Casas de paja


Es inevitable acordarse del cuento de los tres cerditos. Uno de ellos, construyó su casa de paja y el lobo sólo tuvo que soplar y soplar para derribarla. Pero el mundo real no es cuento y las casas de paja se construyen en diversos lugares del mundo. Es una construcción ecológica que está viviendo un verdadero boom en algunos países de Europa. En Francia, sin ir más lejos, existen ya unas setecientas. Incluso existe una red de profesionales y asociaciones que desarrollan esta poco usual técnica de construcción, que fue importada de Estados Unidos. También en España comienzan a construirse (de nuevo) casas de paja.

Sus defensores comentan que tiene algunas ventajas. La primera, el precio. El sistema requiere una reducida inversión, necesitan poco mantenimiento y duran muchos años. Para aprender la técnica, muchos voluntarios ayudan a alguien que esté construyendo una y aprenden sobre el terreno. Después, construirán su propia vivienda. También es muy interesante para los que investigan nuevas formas de construcción ecológica.

En Francia, se ha construido toda una aldea ecológica donde hay casa de cáñamo y de madera. Se utilizan balas de paja (bloques compactados con forma de sillar) para rellenar la estructura de madera. Es un material ecológico -proviene de la tierra y no hay que tratado de ninguna manera-, en muchos casos, cercano, al poder adquirirlo en las cercanías si hay campos de cereal, y muy barato. Pero construir con paja ofrece otros beneficios. El principal, que se usa un material que, de otro modo, sería quemado, emitiendo dióxido de carbono a la atmósfera.

La estructura de muros se recubre con barro de modo que las paredes sean resistentes al fuego y aislen de manera adecuada. Frío en verano y calor en invierno. Hay diferentes técnicas para adaptarse a las condiciones climáticas del lugar. También se pueden rellenar los huecos con arena y grava. Cualquiera, con un mínimo de ayuda, puede construirse una casa de estas características.

Lo cierto es que no es nada nuevo. Hace siglos ya se utilizaba esta técnica. Eran las casas de adobe, mezcla de barro y paja. En muchos pueblos de la fría estepa castellana, muchas de esas casas aún se mantienen en pie. A alguien se le ocurrió que no era una buena idea, que era mejor usar ladrillos y cemento. Quizá temía que viniera el lobo.

[EXTRACTO DE DATOS]:
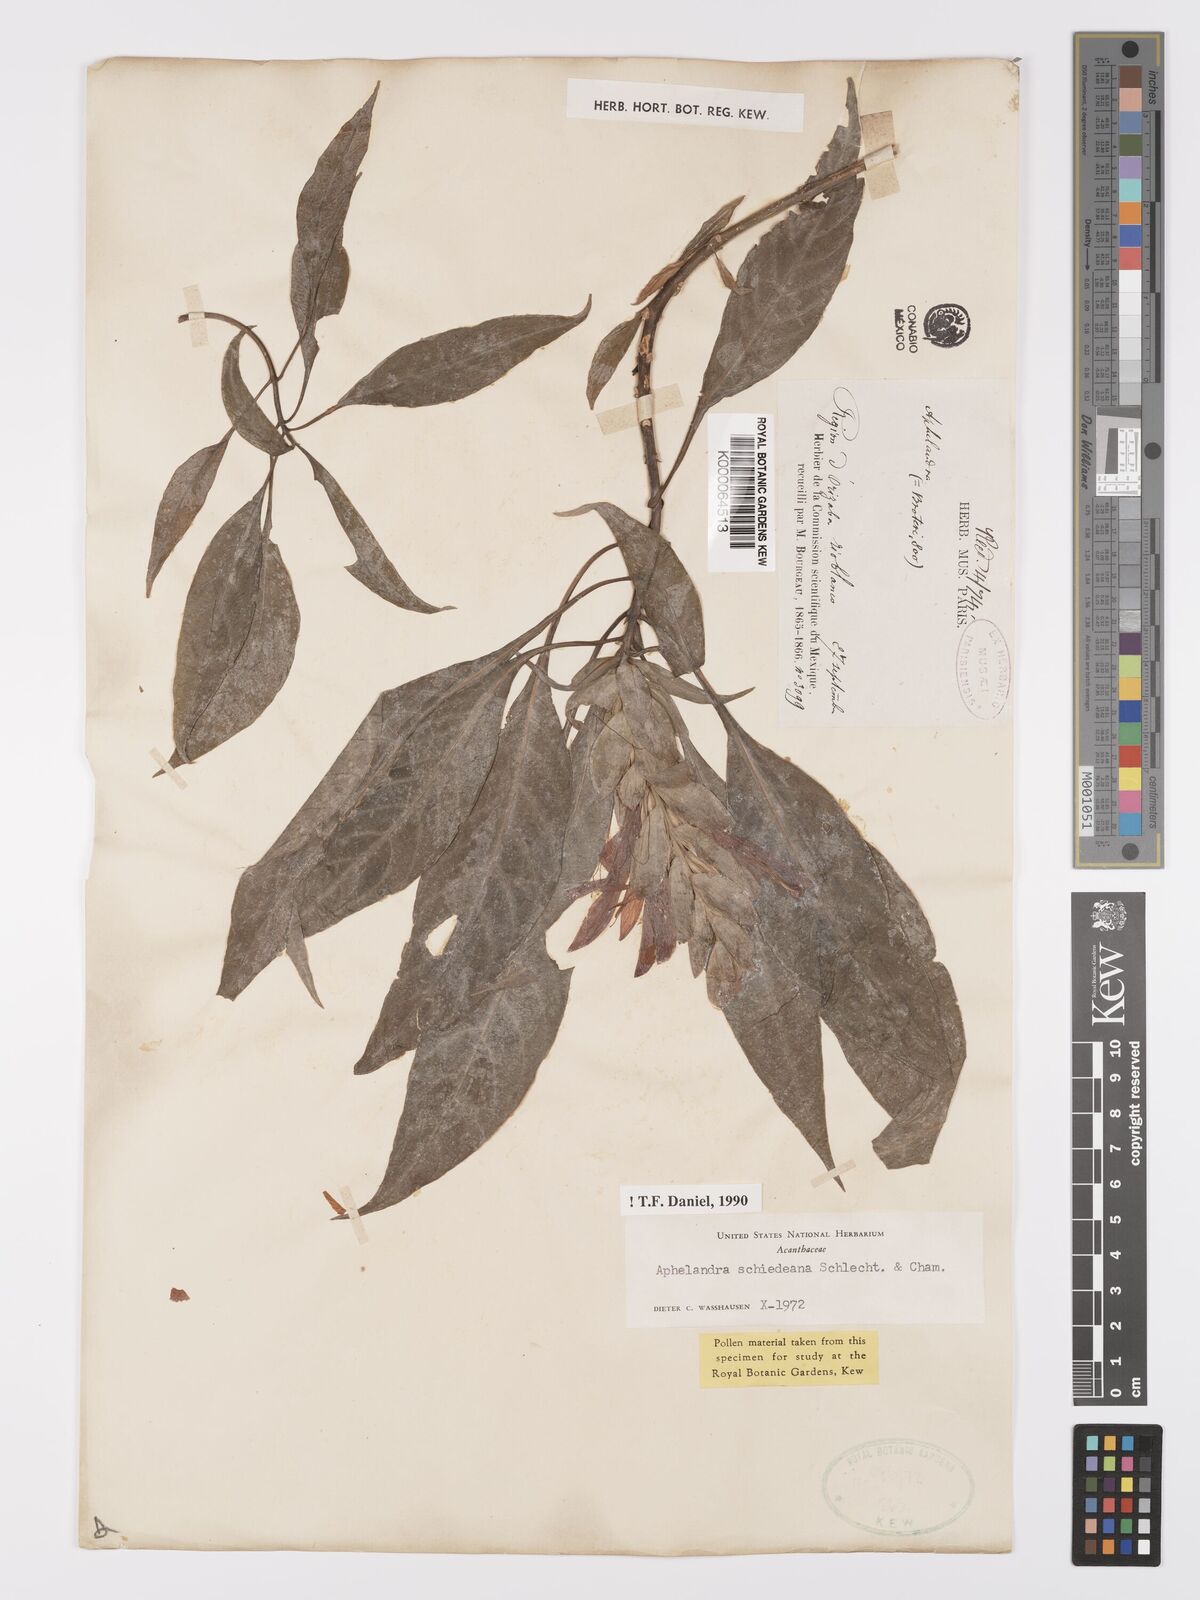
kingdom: Plantae
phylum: Tracheophyta
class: Magnoliopsida
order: Lamiales
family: Acanthaceae
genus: Aphelandra
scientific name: Aphelandra schiedeana
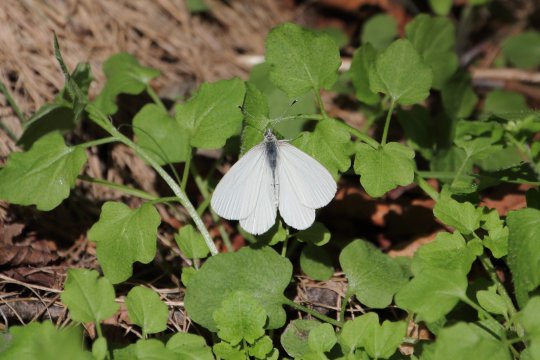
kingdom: Animalia
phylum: Arthropoda
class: Insecta
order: Lepidoptera
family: Pieridae
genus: Pieris
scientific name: Pieris marginalis
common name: Margined White
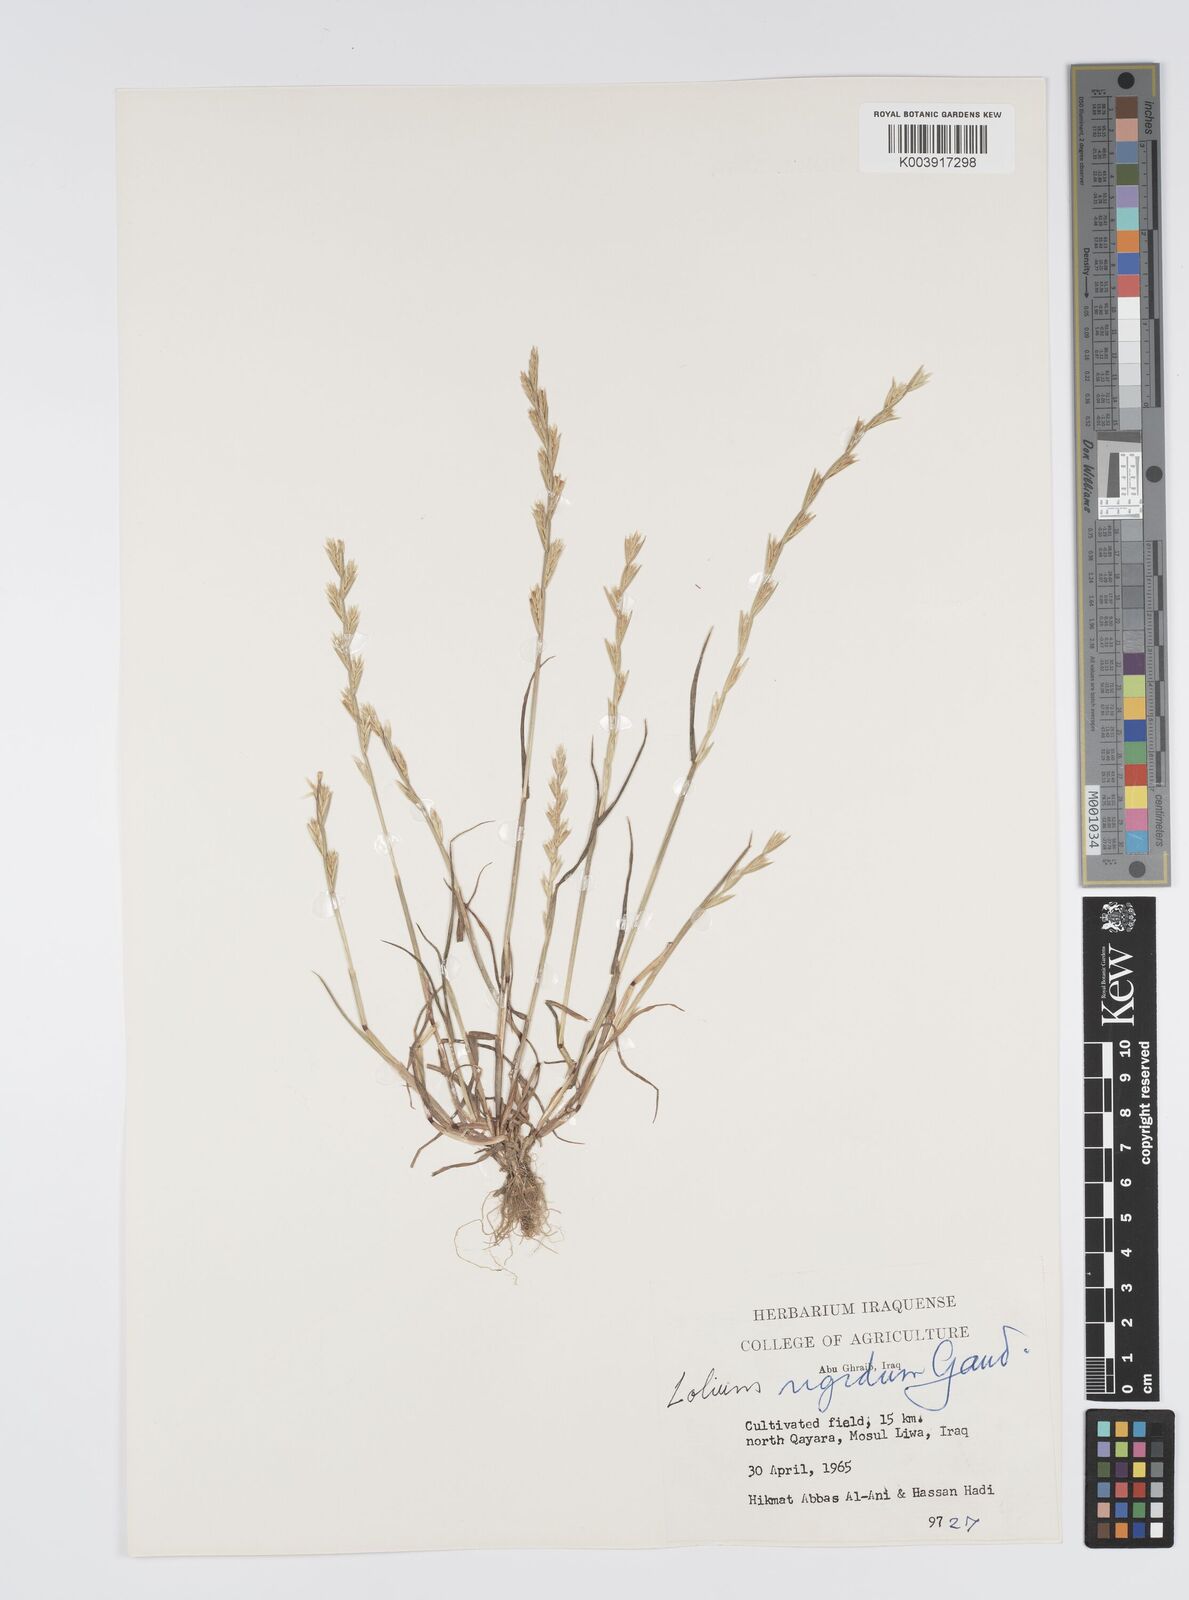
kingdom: Plantae
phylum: Tracheophyta
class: Liliopsida
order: Poales
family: Poaceae
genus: Lolium
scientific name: Lolium rigidum
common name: Wimmera ryegrass
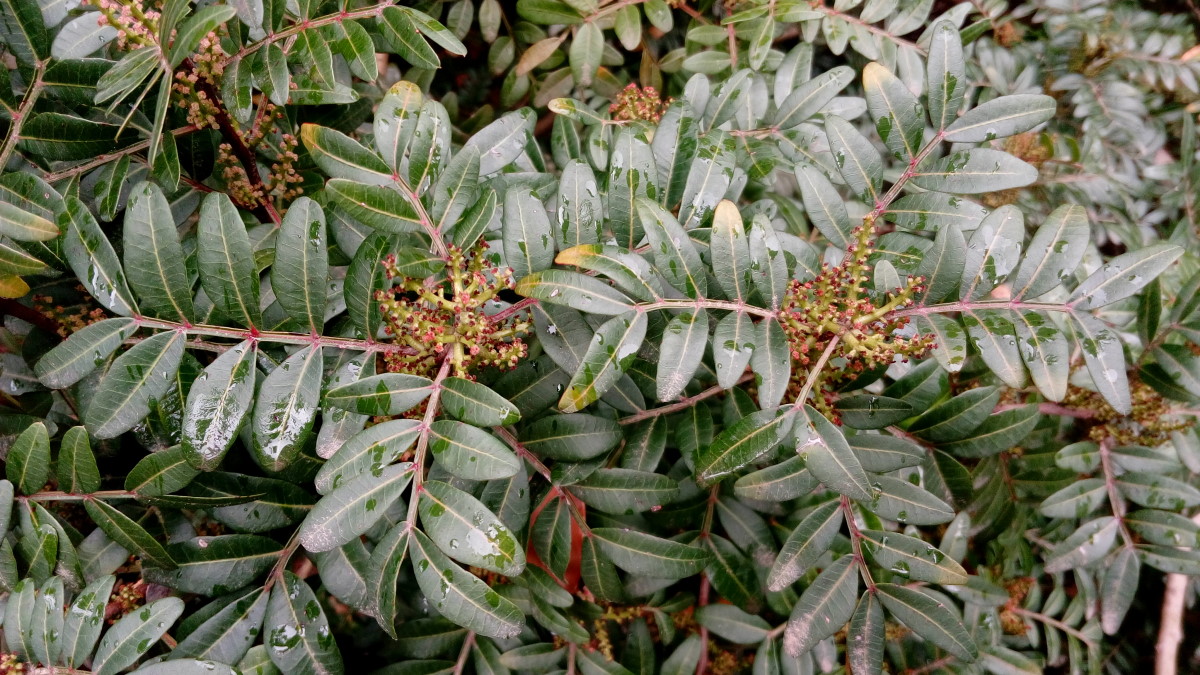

[CONSIGNA DE TRABAJO 1]: Según el texto sobre las casas de paja, ¿cuántas casas de paja existen ya en Francia?
[CONSIGNA DE TRABAJO 2]: ¿Qué países se mencionan en el texto sobre las casas de paja? Enuméralos todos.
[CONSIGNA DE TRABAJO 3]: Copia literalmente del texto sobre las casas de paja el fragmento que comienza con "Lo cierto es" y continúa hasta "viniera el lobo.".
Para responder basta con el texto, sin recurrir a las filas.

[RESPUESTA ESCRITA 1]: Unas setecientas.

[RESPUESTA ESCRITA 2]: Francia, Estados Unidos y España.

[RESPUESTA ESCRITA 3]:
Lo cierto es que no es nada nuevo. Hace siglos ya se utilizaba esta técnica. Eran las casas de adobe, mezcla de barro y paja. En muchos pueblos de la fría estepa castellana, muchas de esas casas aún se mantienen en pie. A alguien se le ocurrió que no era una buena idea, que era mejor usar ladrillos y cemento. Quizá temía que viniera el lobo.